A Genetically Heterogeneous Rat Model with Divergent Mitochondrial Genomes

We generated a genetically heterogenous rat model by a 4-way cross strategy using 4 inbred strains (Brown Norway [BN], Fischer 344 [F344], Lewis [LEW], and Wistar Kyoto [KY]) to provide investigators with a highly genetically diverse rat model from commercially available inbred rats. We made reciprocal crosses between males and females from the 2 F1 hybrids to generate genetically heterogeneous rats with mitochondrial genomes from either the BN (OKC-HET(B), a.k.a “B” genotype) or WKY (OKC-HET(W) a.k.a “W” genotype) parental strains. These two mitochondrial genomes differ at 94 nucleotides, more akin to human mitochondrial genome diversity than that available in classical laboratory mouse strains. Body weights of the B and W genotypes were similar. However, mitochondrial genotype antagonistically affected grip strength and treadmill endurance in females only. In addition, mitochondrial genotype significantly affected multiple responses to a high-fat diet (HFD) and treatment with 17α-estradiol.
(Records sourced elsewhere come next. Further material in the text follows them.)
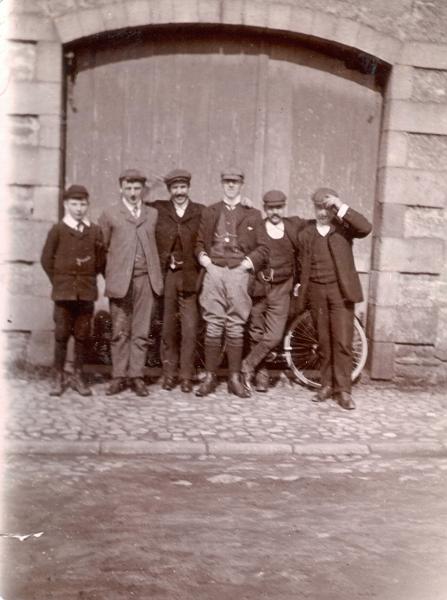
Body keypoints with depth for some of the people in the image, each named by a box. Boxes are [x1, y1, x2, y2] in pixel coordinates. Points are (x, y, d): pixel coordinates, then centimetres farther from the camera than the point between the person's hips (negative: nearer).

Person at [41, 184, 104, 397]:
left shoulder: (95, 231, 6)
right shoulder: (57, 230, 1)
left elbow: (100, 263, 11)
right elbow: (46, 260, 4)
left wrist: (88, 279, 3)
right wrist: (59, 282, 3)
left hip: (87, 291, 2)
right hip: (63, 291, -2)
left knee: (82, 335, 6)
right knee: (61, 335, 1)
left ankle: (78, 377, 15)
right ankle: (58, 377, 10)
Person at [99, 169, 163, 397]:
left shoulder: (153, 214, 13)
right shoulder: (110, 215, 8)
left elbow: (158, 244, 16)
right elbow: (102, 246, 10)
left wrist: (156, 273, 8)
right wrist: (111, 274, 7)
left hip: (146, 279, 1)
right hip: (120, 280, -1)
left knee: (141, 331, 2)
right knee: (119, 332, 2)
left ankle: (137, 376, 8)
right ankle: (118, 377, 8)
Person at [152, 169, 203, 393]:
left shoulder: (200, 212, 6)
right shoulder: (158, 210, 6)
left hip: (190, 276, -1)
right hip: (164, 276, 1)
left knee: (190, 328, -3)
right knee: (167, 326, 8)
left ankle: (186, 375, 7)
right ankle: (169, 372, 19)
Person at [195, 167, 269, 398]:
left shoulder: (252, 214, 11)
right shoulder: (209, 212, 16)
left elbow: (263, 247, 7)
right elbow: (199, 242, 16)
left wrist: (249, 262, -7)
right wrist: (202, 256, -2)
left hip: (238, 273, -1)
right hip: (214, 271, 1)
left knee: (236, 326, 1)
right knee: (213, 325, -1)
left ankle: (234, 379, 6)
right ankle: (210, 377, 5)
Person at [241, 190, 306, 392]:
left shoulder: (295, 225, 4)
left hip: (281, 290, 1)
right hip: (257, 288, 0)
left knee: (274, 336, -10)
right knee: (256, 335, 8)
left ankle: (248, 364, 8)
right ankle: (261, 375, 22)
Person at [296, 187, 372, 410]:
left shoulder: (343, 228, 2)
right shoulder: (305, 234, 10)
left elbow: (366, 227, -18)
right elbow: (303, 266, 13)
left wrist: (341, 207, -19)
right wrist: (302, 295, 10)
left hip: (340, 290, -3)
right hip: (316, 291, 3)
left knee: (342, 341, -7)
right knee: (323, 342, 8)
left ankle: (343, 390, -2)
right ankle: (327, 385, 18)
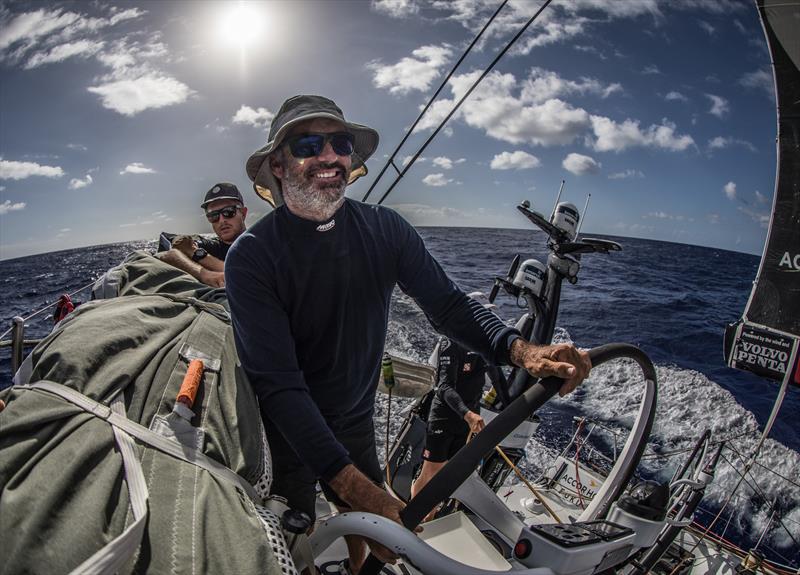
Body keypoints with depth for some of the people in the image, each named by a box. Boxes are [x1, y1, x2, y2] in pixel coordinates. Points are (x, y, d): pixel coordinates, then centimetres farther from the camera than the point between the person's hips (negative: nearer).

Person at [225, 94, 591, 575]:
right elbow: (278, 383, -30)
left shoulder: (386, 229, -12)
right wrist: (350, 481, -38)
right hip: (285, 432, -3)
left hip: (356, 422, 4)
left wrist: (520, 349, -35)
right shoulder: (251, 257, -25)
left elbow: (448, 304, -16)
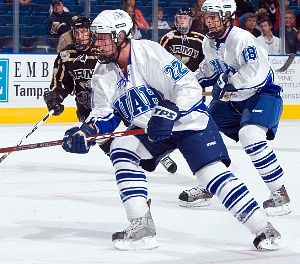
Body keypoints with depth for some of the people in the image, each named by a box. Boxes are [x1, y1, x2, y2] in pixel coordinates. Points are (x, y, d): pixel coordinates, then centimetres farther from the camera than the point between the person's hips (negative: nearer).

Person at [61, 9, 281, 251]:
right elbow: (104, 114, 2)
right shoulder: (103, 73, -2)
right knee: (121, 151, -18)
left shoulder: (150, 53, -23)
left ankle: (264, 229, -14)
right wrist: (85, 132, -16)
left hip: (188, 119, -6)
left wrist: (167, 114, -35)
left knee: (213, 172, -19)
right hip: (148, 129, 7)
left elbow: (190, 87, -25)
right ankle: (142, 228, -18)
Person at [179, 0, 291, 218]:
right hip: (229, 99, 9)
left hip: (262, 94, -9)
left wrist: (228, 81, -28)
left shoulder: (242, 39, -26)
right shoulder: (209, 42, 2)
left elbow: (257, 74, -35)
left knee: (250, 136, -31)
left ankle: (280, 194, -23)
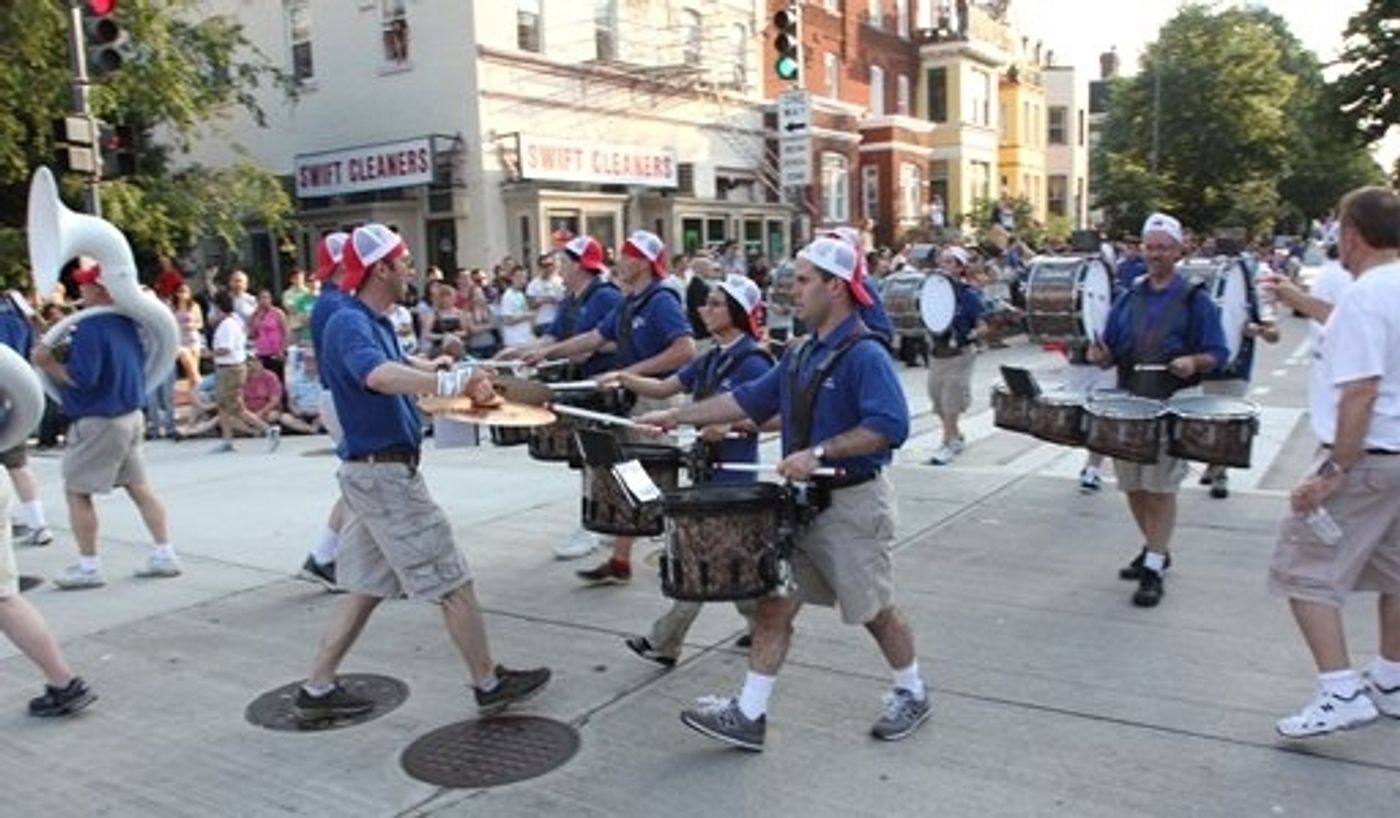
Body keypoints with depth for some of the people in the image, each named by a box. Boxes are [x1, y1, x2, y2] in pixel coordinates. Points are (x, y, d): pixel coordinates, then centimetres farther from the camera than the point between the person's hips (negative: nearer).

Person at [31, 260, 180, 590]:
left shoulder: (91, 326, -19)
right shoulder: (126, 321, 7)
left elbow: (81, 377, -23)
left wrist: (48, 363, -10)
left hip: (98, 422, -8)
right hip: (131, 414, 8)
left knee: (76, 491, 3)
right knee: (138, 486, 11)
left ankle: (88, 566, 7)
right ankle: (164, 554, 12)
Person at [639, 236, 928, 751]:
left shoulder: (865, 355, -17)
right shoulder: (801, 355, 9)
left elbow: (890, 426, -28)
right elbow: (749, 400, 13)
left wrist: (818, 452, -30)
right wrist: (678, 416, 9)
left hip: (853, 504, -8)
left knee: (875, 611, 9)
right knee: (773, 604, 6)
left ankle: (912, 695, 33)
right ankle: (749, 714, 12)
Contrary to findings in mice in which males only are affected by 17α-estradiol supplementation, female rats fed a HFD beneficially responded to 17α-estradiol treatment as evidenced by declines in body mass, adiposity, and liver mass. Male rats, by contrast, differed in a mitochondrial genotype-specific manner, with only B males responding to 17α-estradiol treatment. Mitochondrial genotype and sex differences were also observed in features of brain-specific antioxidant response to a HFD and 17α-estradiol as shown by hippocampal levels of Sod2 acetylation, JNK, and FoxO3a. These results emphasize the importance of mitochondrial genotype in assessing responses to putative interventions in aging processes.